Could you render the lines of the listing as a JSON list of strings, one string per line with blank lines omitted, starting at the line containing "[229, 384, 246, 400]" and ending at the line containing "tennis player wearing grey shorts"?

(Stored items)

*** Block opens ***

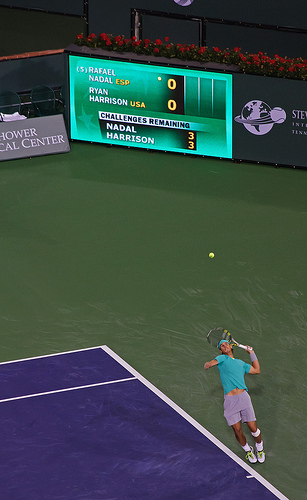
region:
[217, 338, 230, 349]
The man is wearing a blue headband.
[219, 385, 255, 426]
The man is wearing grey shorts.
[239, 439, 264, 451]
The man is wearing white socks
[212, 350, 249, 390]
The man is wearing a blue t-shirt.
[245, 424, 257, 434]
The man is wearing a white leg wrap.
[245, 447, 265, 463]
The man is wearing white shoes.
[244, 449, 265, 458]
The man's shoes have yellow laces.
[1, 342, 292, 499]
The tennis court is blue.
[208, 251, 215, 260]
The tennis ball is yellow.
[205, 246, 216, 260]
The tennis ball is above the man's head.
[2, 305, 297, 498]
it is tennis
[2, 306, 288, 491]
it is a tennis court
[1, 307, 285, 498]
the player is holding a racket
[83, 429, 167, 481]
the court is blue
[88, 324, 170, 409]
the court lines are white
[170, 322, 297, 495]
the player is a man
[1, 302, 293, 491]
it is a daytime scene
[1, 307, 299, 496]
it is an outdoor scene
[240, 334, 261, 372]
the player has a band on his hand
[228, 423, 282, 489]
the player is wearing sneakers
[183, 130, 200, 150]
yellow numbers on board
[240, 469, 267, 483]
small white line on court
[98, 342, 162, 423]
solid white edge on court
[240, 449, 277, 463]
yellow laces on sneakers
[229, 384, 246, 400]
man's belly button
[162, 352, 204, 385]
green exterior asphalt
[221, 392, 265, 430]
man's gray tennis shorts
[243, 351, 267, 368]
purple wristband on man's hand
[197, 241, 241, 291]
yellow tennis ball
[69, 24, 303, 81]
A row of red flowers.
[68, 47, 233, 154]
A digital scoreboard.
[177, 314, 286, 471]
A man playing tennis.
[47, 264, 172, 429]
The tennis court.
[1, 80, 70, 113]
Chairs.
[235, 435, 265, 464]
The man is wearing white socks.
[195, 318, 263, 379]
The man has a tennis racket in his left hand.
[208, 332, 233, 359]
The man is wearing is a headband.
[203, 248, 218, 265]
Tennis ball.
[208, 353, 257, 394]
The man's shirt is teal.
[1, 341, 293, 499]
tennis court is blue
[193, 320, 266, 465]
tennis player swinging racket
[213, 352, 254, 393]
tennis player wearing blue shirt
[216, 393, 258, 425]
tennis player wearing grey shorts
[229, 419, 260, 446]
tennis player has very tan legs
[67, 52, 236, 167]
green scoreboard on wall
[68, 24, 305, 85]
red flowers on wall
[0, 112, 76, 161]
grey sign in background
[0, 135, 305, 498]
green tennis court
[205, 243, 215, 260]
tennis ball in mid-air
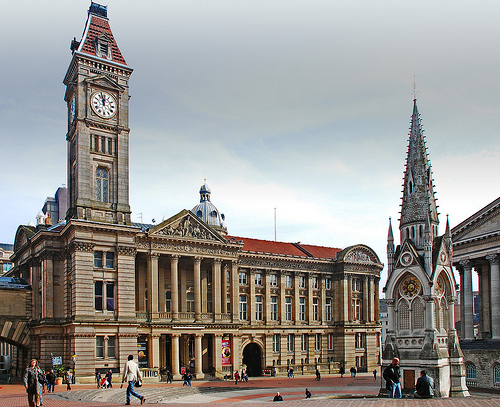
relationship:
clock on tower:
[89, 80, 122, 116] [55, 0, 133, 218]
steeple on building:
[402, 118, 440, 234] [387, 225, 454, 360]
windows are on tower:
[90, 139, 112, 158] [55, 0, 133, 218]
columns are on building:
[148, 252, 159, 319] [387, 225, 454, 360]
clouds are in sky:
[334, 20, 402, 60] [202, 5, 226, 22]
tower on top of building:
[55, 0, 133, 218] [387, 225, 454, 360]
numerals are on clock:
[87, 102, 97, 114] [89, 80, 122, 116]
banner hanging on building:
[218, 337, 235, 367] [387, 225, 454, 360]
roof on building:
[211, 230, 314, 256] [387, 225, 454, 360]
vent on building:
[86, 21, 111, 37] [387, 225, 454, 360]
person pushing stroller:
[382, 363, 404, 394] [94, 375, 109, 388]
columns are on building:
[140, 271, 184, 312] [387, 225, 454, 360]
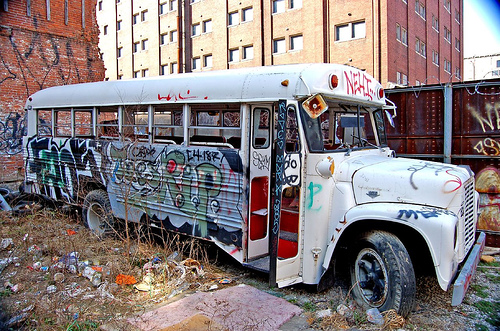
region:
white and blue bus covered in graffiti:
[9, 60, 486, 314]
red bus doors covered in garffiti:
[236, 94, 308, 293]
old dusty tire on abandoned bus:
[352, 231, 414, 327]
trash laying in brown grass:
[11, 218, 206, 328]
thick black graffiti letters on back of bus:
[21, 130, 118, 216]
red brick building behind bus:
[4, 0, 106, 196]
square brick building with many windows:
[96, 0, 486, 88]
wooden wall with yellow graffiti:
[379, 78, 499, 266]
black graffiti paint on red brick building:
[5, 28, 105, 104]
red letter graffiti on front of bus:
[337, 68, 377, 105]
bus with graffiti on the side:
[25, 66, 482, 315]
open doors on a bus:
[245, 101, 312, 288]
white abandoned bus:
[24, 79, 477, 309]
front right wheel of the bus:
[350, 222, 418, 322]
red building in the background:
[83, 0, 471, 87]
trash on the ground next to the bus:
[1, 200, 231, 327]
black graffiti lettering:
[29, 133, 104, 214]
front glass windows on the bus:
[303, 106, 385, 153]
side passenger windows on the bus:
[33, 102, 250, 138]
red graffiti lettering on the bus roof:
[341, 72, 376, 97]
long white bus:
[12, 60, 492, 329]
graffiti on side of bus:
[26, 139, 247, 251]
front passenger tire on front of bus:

*** Block closes ***

◆ **WRITTEN REPLY**
[
  "[229, 384, 246, 400]",
  "man's belly button",
  "[162, 352, 204, 385]",
  "green exterior asphalt",
  "[221, 392, 265, 430]",
  "man's gray tennis shorts",
  "[243, 351, 267, 368]",
  "purple wristband on man's hand",
  "[197, 241, 241, 291]",
  "yellow tennis ball",
  "[69, 24, 303, 81]",
  "A row of red flowers.",
  "[68, 47, 233, 154]",
  "A digital scoreboard.",
  "[177, 314, 286, 471]",
  "A man playing tennis.",
  "[47, 264, 172, 429]",
  "The tennis court.",
  "[1, 80, 70, 113]",
  "Chairs.",
  "[235, 435, 265, 464]",
  "The man is wearing white socks.",
  "[195, 318, 263, 379]",
  "The man has a tennis racket in his left hand.",
  "[208, 332, 233, 359]",
  "The man is wearing is a headband.",
  "[203, 248, 218, 265]",
  "Tennis ball.",
  "[208, 353, 257, 394]",
  "The man's shirt is teal.",
  "[1, 341, 293, 499]",
  "tennis court is blue",
  "[193, 320, 266, 465]",
  "tennis player swinging racket",
  "[213, 352, 254, 393]",
  "tennis player wearing blue shirt",
  "[216, 393, 258, 425]",
  "tennis player wearing grey shorts"
]